あの日の再会 2日目

 昼からの儀式を終え、夕方になる少し前。

 近くの馬車の寄り合い所の一角を借り、濃い茶色のあまり目立たない馬車を降りた。

 そこから心地よい風を感じながら店へと歩くと、扉は開け放たれていた。


 何故こんなことになっているのか……。ただ、そう思った。

 店主であろう少女はカウンターにもたれ、静かな寝息をたてていたのだ。

 その様子にカインは声を殺して笑い、お前が起こせと指で指し示す。

 仕方なしに声をかけると、本当にぐっすり眠っているようで呆れてしまう。無用心にも程がある。

 何度か声をかけ目を覚ましたものの、目をこすりつつの眠たそうな表情にやはり子供っぽさを感じてしまった。


 その流れで知った年齢は、信じがたいものだった。 自分と二つしか違わない、とっくに学校を終えた歳だったとは。

 その後、茶の煎れ方を教えてもらうと、その所作は手馴れたものだった。

無駄のない動きで平然とこなす姿はしっかり者に見えたが、先程の寝起きを見た者としてはその違いが面白く感じてしまう。


 ふと両親の話になった時、微かに浮かんだ寂しさとも、懐かしさとも見える表情が胸に沁み、何故か手が動いていた。

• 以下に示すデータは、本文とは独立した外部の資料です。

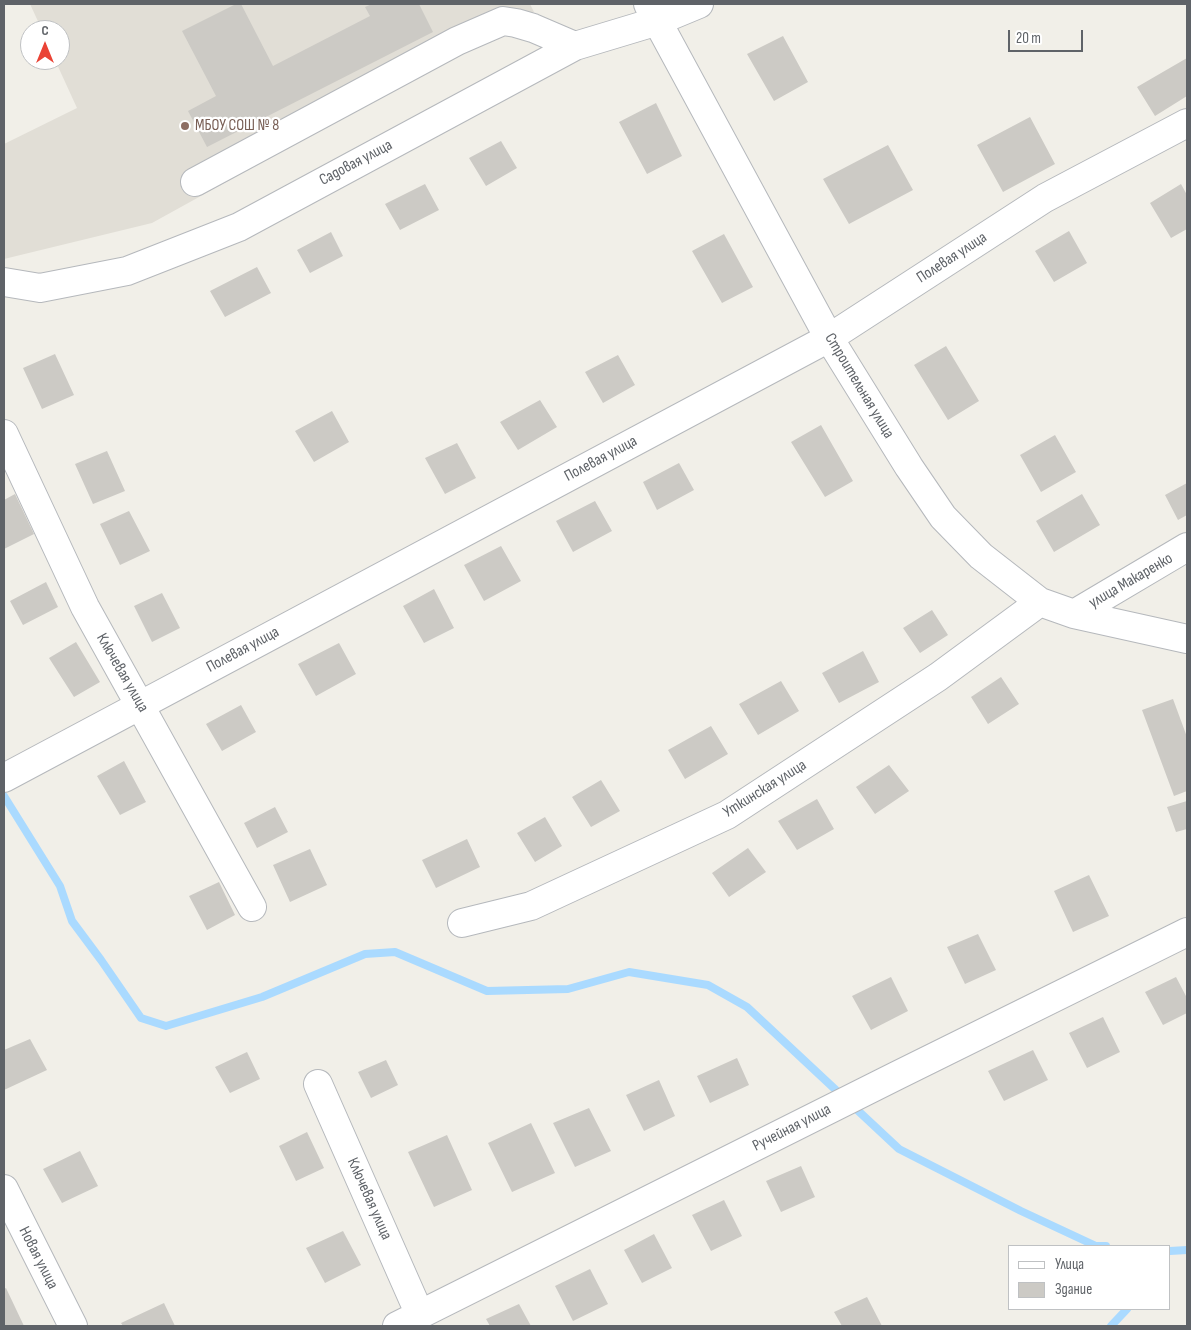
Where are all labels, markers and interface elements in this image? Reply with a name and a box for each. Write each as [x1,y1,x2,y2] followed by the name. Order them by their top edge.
[20,20,70,70] north arrow
[1011,20,1086,52] scale bar
[41,22,49,39] text: С
[1016,29,1041,48] text: 20 m
[195,116,279,136] place label: МБОУ СОШ № 8
[179,120,191,132] marker: МБОУ СОШ № 8
[316,136,396,190] street label: Садовая улица
[913,228,991,288] street label: Полевая улица
[820,330,898,442] street label: Строительная улица
[561,432,641,486] street label: Полевая улица
[1086,549,1176,613] street label: улица Макаренко
[203,623,283,677] street label: Полевая улица
[92,630,152,716] street label: Ключевая улица
[720,756,810,822] street label: Уткинская улица
[750,1100,834,1156] street label: Ручейная улица
[342,1155,396,1243] street label: Ключевая улица
[14,1224,62,1292] street label: Новая улица
[1008,1245,1171,1310] legend
[1055,1255,1084,1274] text: Улица
[1055,1280,1092,1299] text: Здание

 後ろできっちり丸く結われた髪を崩さないように。そのすぐ近くにある肌に触れぬように。

 そっと髪を撫でると胸に沁みていた何かが消え、温かくなった。

 静かにそれを受け入れてくれる姿がどこか嬉しく、カインの冷やかしが入るまでずっと、手を離せないでいた。


 帰り際に交わした小さな約束。明日も来たいと思った。

 この店に来たい、だったのか、会いに来たい、だったのか……

 その時はそんなこと、考えていなかった。


 「選出の儀」に参加する気はないと、はっきりと言われた後だったから。